== TASK PROMPT ==
Please set out every line of the records below as a Markdown table with the columns "Line No." and "Text", numbering the rows in order and omitting blank lines.

== TASK DATA ==

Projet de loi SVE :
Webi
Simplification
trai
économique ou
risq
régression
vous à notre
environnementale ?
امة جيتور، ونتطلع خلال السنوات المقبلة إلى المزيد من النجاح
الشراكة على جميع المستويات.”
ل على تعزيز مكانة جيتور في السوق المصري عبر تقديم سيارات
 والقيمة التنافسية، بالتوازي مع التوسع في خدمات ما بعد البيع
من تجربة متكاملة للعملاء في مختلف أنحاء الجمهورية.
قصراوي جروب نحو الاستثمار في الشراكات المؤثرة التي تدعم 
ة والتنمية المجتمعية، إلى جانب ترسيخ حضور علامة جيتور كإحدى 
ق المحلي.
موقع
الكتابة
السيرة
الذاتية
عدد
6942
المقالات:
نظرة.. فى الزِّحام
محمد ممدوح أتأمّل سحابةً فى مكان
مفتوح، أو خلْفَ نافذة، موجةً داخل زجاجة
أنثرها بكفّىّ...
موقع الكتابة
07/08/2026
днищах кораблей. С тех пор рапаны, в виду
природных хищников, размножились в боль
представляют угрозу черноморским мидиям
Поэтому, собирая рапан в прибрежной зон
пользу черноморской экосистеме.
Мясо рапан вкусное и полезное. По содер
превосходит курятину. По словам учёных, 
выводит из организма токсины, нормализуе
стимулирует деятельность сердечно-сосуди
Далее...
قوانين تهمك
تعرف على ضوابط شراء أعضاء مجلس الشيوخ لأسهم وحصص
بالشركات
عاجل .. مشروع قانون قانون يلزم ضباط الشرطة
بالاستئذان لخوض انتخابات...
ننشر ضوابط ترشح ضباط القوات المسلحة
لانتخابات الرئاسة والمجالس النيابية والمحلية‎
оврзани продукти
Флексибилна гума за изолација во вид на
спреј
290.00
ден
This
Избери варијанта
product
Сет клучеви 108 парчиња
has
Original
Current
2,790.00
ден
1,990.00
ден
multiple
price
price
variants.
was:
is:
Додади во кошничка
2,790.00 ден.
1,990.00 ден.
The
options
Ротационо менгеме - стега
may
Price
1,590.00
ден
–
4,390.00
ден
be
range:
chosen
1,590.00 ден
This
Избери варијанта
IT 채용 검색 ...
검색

== RESULT OF THIS EXERCISE ==
| Line No. | Text |
|---|---|
| 1 | Projet de loi SVE : |
| 2 | Webi |
| 3 | Simplification |
| 4 | trai |
| 5 | économique ou |
| 6 | risq |
| 7 | régression |
| 8 | vous à notre |
| 9 | environnementale ? |
| 10 | امة جيتور، ونتطلع خلال السنوات المقبلة إلى المزيد من النجاح |
| 11 | الشراكة على جميع المستويات.” |
| 12 | ل على تعزيز مكانة جيتور في السوق المصري عبر تقديم سيارات |
| 13 |  والقيمة التنافسية، بالتوازي مع التوسع في خدمات ما بعد البيع |
| 14 | من تجربة متكاملة للعملاء في مختلف أنحاء الجمهورية. |
| 15 | قصراوي جروب نحو الاستثمار في الشراكات المؤثرة التي تدعم  |
| 16 | ة والتنمية المجتمعية، إلى جانب ترسيخ حضور علامة جيتور كإحدى  |
| 17 | ق المحلي. |
| 18 | موقع |
| 19 | الكتابة |
| 20 | السيرة |
| 21 | الذاتية |
| 22 | عدد |
| 23 | 6942 |
| 24 | المقالات: |
| 25 | نظرة.. فى الزِّحام |
| 26 | محمد ممدوح أتأمّل سحابةً فى مكان |
| 27 | مفتوح، أو خلْفَ نافذة، موجةً داخل زجاجة |
| 28 | أنثرها بكفّىّ... |
| 29 | موقع الكتابة |
| 30 | 07/08/2026 |
| 31 | днищах кораблей. С тех пор рапаны, в виду |
| 32 | природных хищников, размножились в боль |
| 33 | представляют угрозу черноморским мидиям |
| 34 | Поэтому, собирая рапан в прибрежной зон |
| 35 | пользу черноморской экосистеме. |
| 36 | Мясо рапан вкусное и полезное. По содер |
| 37 | превосходит курятину. По словам учёных,  |
| 38 | выводит из организма токсины, нормализуе |
| 39 | стимулирует деятельность сердечно-сосуди |
| 40 | Далее... |
| 41 | قوانين تهمك |
| 42 | تعرف على ضوابط شراء أعضاء مجلس الشيوخ لأسهم وحصص |
| 43 | بالشركات |
| 44 | عاجل .. مشروع قانون قانون يلزم ضباط الشرطة |
| 45 | بالاستئذان لخوض انتخابات... |
| 46 | ننشر ضوابط ترشح ضباط القوات المسلحة |
| 47 | لانتخابات الرئاسة والمجالس النيابية والمحلية‎ |
| 48 | оврзани продукти |
| 49 | Флексибилна гума за изолација во вид на |
| 50 | спреј |
| 51 | 290.00 |
| 52 | ден |
| 53 | This |
| 54 | Избери варијанта |
| 55 | product |
| 56 | Сет клучеви 108 парчиња |
| 57 | has |
| 58 | Original |
| 59 | Current |
| 60 | 2,790.00 |
| 61 | ден |
| 62 | 1,990.00 |
| 63 | ден |
| 64 | multiple |
| 65 | price |
| 66 | price |
| 67 | variants. |
| 68 | was: |
| 69 | is: |
| 70 | Додади во кошничка |
| 71 | 2,790.00 ден. |
| 72 | 1,990.00 ден. |
| 73 | The |
| 74 | options |
| 75 | Ротационо менгеме - стега |
| 76 | may |
| 77 | Price |
| 78 | 1,590.00 |
| 79 | ден |
| 80 | – |
| 81 | 4,390.00 |
| 82 | ден |
| 83 | be |
| 84 | range: |
| 85 | chosen |
| 86 | 1,590.00 ден |
| 87 | This |
| 88 | Избери варијанта |
| 89 | IT 채용 검색 ... |
| 90 | 검색 |